Instruction 1:
Retype a passage of the court syllabus word for word, beginning at the words "Held: A vertical" and stopping after the words "levels. Pp. 723-736.".

Text shown:
Business Electronics Corporation v. Sharp Electronics Corporation

Citation108 S.Ct. 1515,485 U.S. 717,99 L.Ed.2d 808
Decision Date02 May 1988
Docket NumberNo. 85-1910,85-1910
PartiesBUSINESS ELECTRONICS CORPORATION, Petitioner v. SHARP ELECTRONICS CORPORATION
CourtUnited States Supreme Court
Syllabus

Petitioner and another retailer (Hartwell) were authorized by respondent manufacturer to sell its electronic calculators in the Houston area. In response to Hartwell's complaints about petitioner's prices, respondent terminated petitioner's dealership. Petitioner brought suit in Federal District Court, alleging that respondent and Hartwell had conspired to terminate petitioner and that such conspiracy was illegal per se under § 1 of the Sherman Act. The court submitted a liability interrogatory to the jury asking whether there was an agreement or understanding between respondent and Hartwell to terminate petitioner's dealership because of its price cutting, and instructed the jury that the Sherman Act is violated when a seller enters into such an agreement or understanding with one of its dealers. The jury answered the interrogatory affirmatively, awarding damages, and the court entered judgment for petitioner for treble damages. The Court of Appeals reversed and remanded for a new trial, holding that, to render illegal per se a vertical agreement between a manufacturer and a dealer to terminate a second dealer, the first dealer must expressly or impliedly agree to set its prices at some level.

Held: A vertical restraint of trade is not per se illegal under § 1 of the Sherman Act unless it includes some agreement on price or price levels. Pp. 723-736.

(a) Ordinarily, whether particular concerted action violates § 1 is determined through case-by-case application of the rule of reason. Per se rules are appropriate only for conduct that is manifestly anticompetitive. Although vertical agreements on resale prices are illegal per se, extension of that treatment to other vertical restraints must be based on demonstrable economic effect rather than upon formalistic line drawing. Continental T.V., Inc. v. GTE Sylvania Inc., 433 U.S. 36, 97 S.Ct. 2549, 53 L.Ed.2d 568, which held that vertical nonprice restraints are not per se illegal, recognized that such restraints have real potential to stimulate interbrand competition; that a rule of per se illegality for such restraints is not needed or effective to protect intrabrand competition; and that such restraints do not significantly facilitate cartelizing. There has been no showing here that different characteristics attend an agreement between a manufacturer and a dealer to terminate a "price cutter," without a further agreement on the price or price levels to be charged by the remaining dealer. A quite plausible purpose of the vertical restriction here was to enable Hartwell to provide better services under its sales franchise agreement with respondent. There is also no merit to petitioner's contention that an agreement on the remaining dealer's price or price levels will so often follow from terminating another dealer because of its price cutting that prophylaxis against resale price maintenance warrants the District Court's per se rule. Pp. 723-731.

Instruction 2:
Rewrite the rows, beginning at the line that has "common name: Spiny hands" and stopping after the last row, with "phylum" changed to "division" and everything else left the same. Leave the pictures out.

Data:
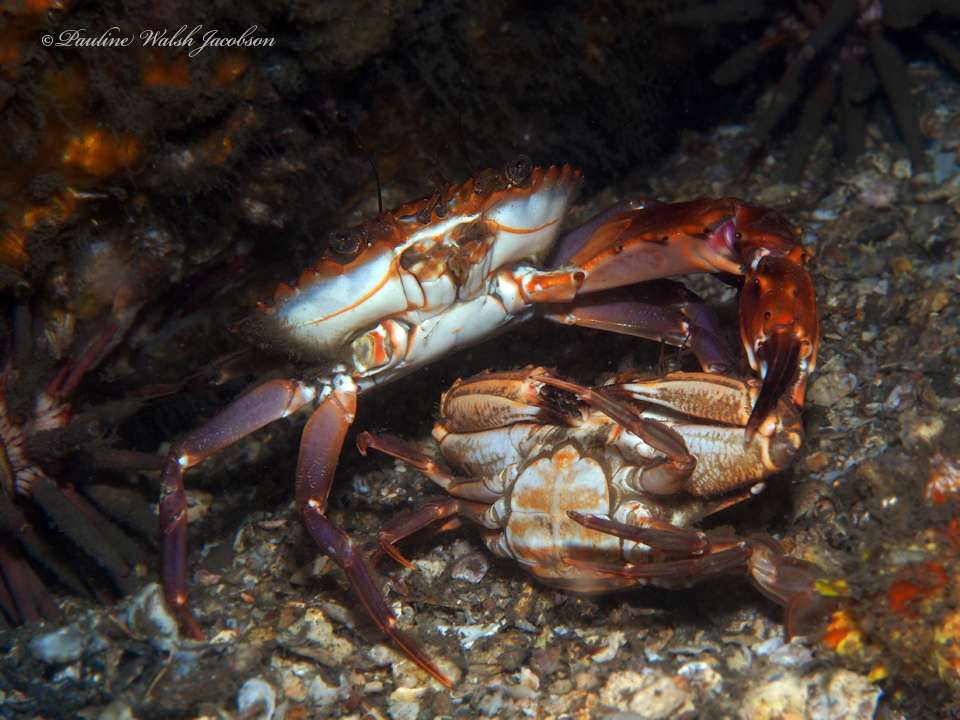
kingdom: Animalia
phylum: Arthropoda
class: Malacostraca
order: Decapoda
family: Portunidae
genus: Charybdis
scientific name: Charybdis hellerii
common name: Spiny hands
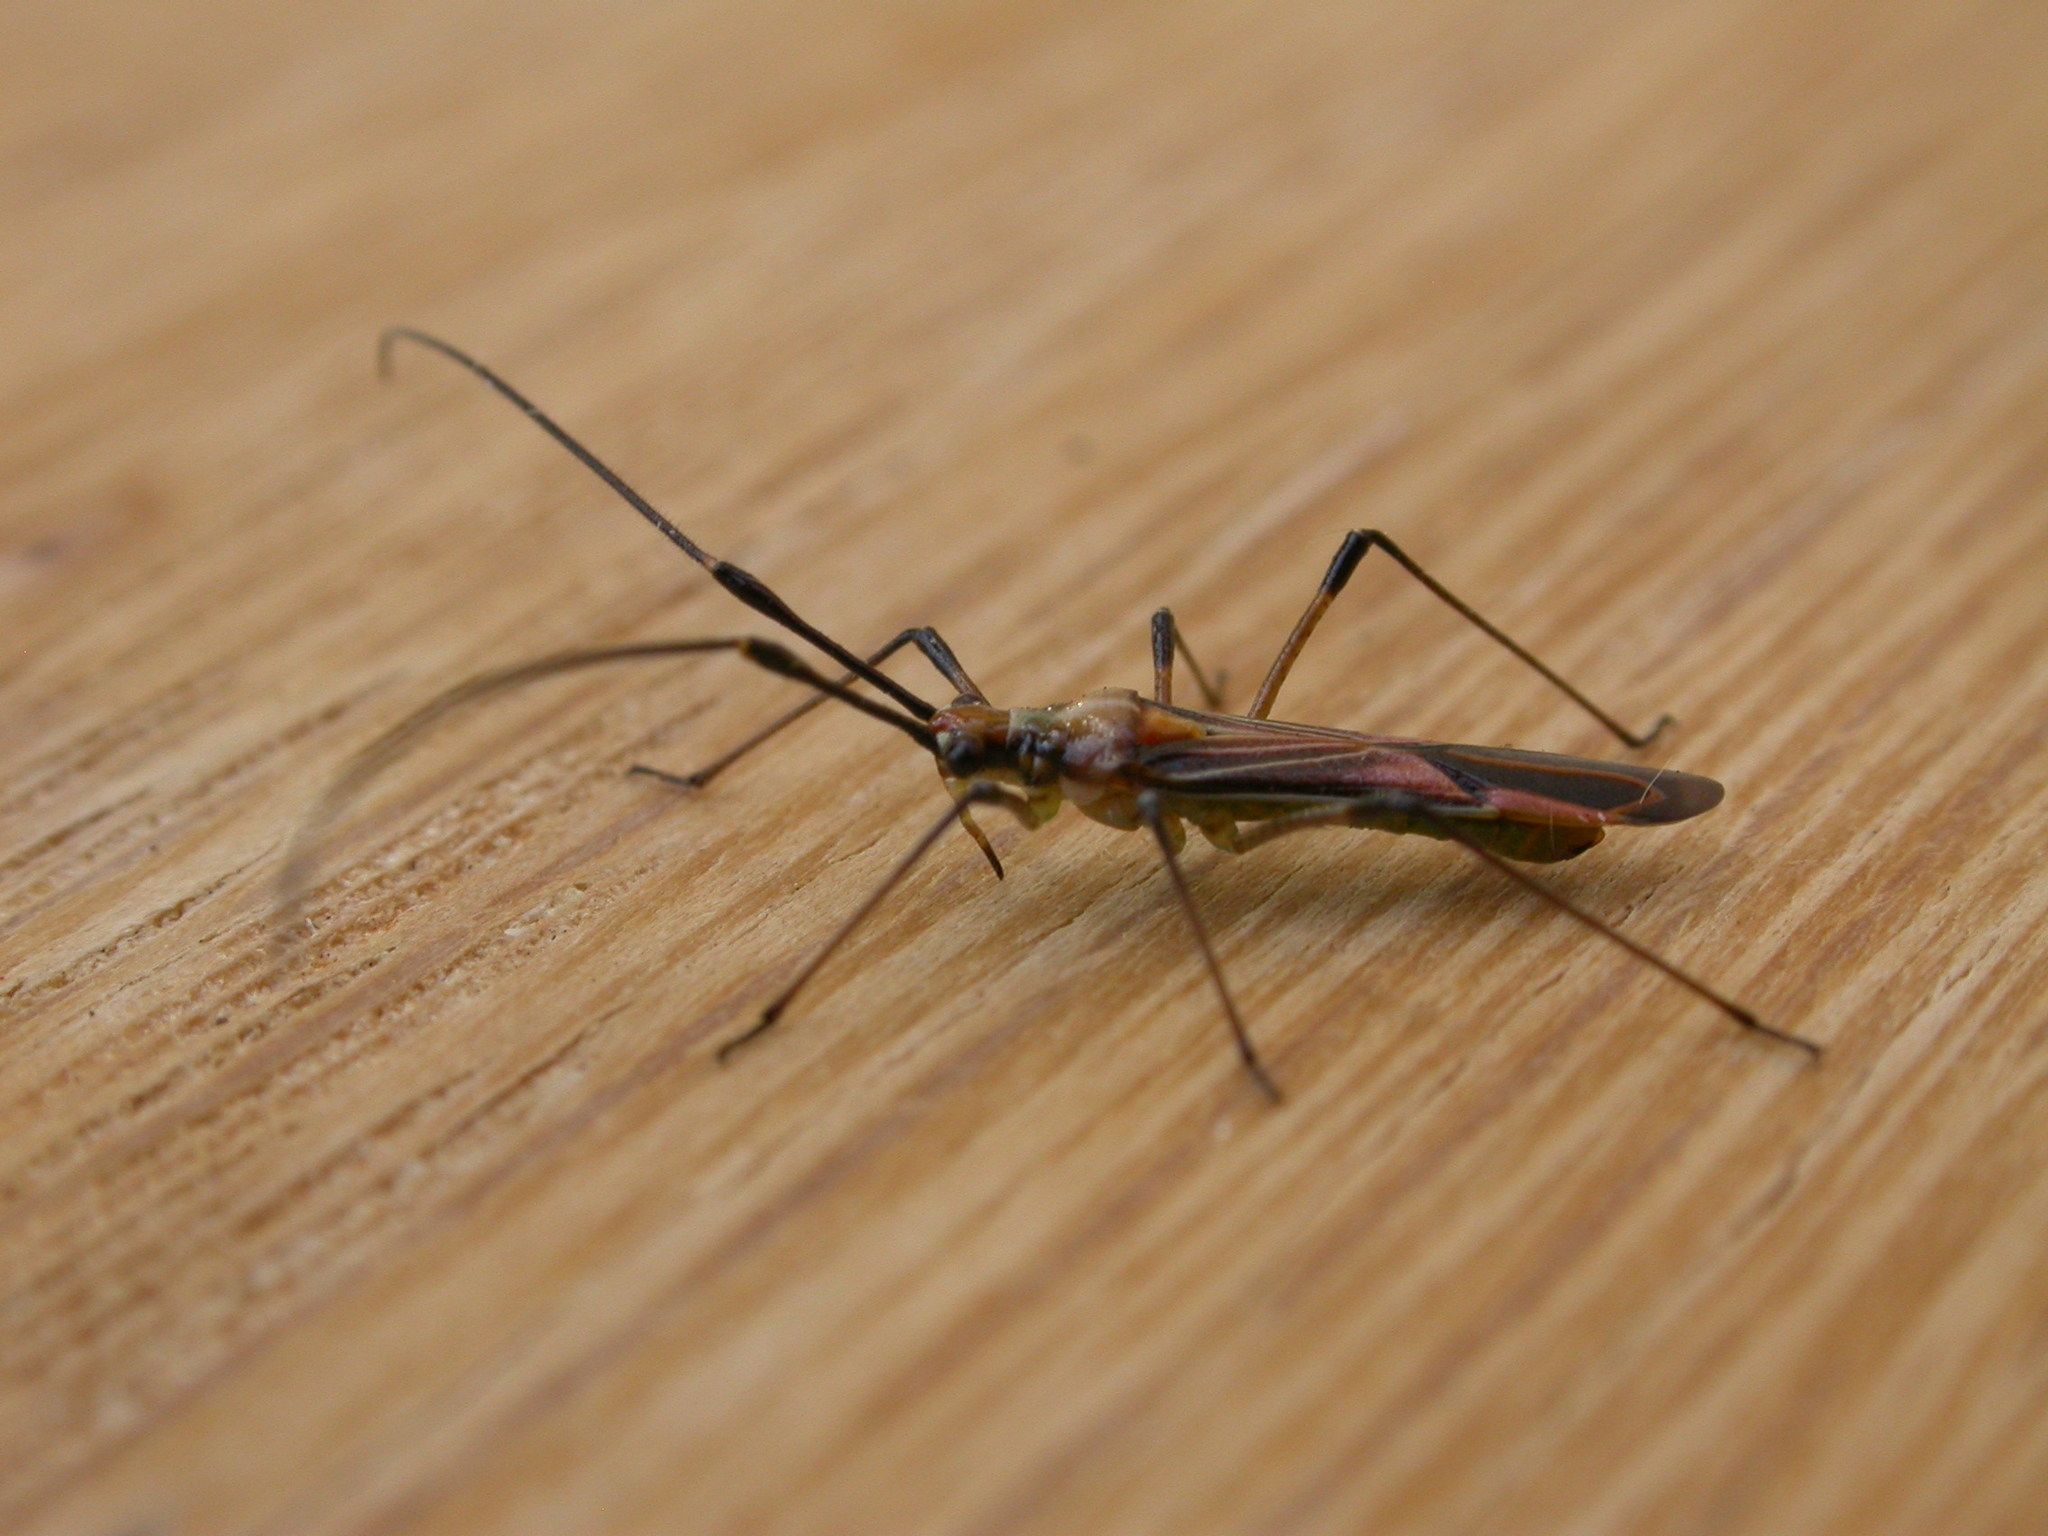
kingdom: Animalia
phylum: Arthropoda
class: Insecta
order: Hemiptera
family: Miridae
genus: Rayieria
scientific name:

Full answer 1:
Held: A vertical restraint of trade is not per se illegal under § 1 of the Sherman Act unless it includes some agreement on price or price levels. Pp. 723-736.

Full answer 2:
common name: Spiny hands
kingdom: Animalia
division: Arthropoda
class: Insecta
order: Hemiptera
family: Miridae
genus: Rayieria
scientific name:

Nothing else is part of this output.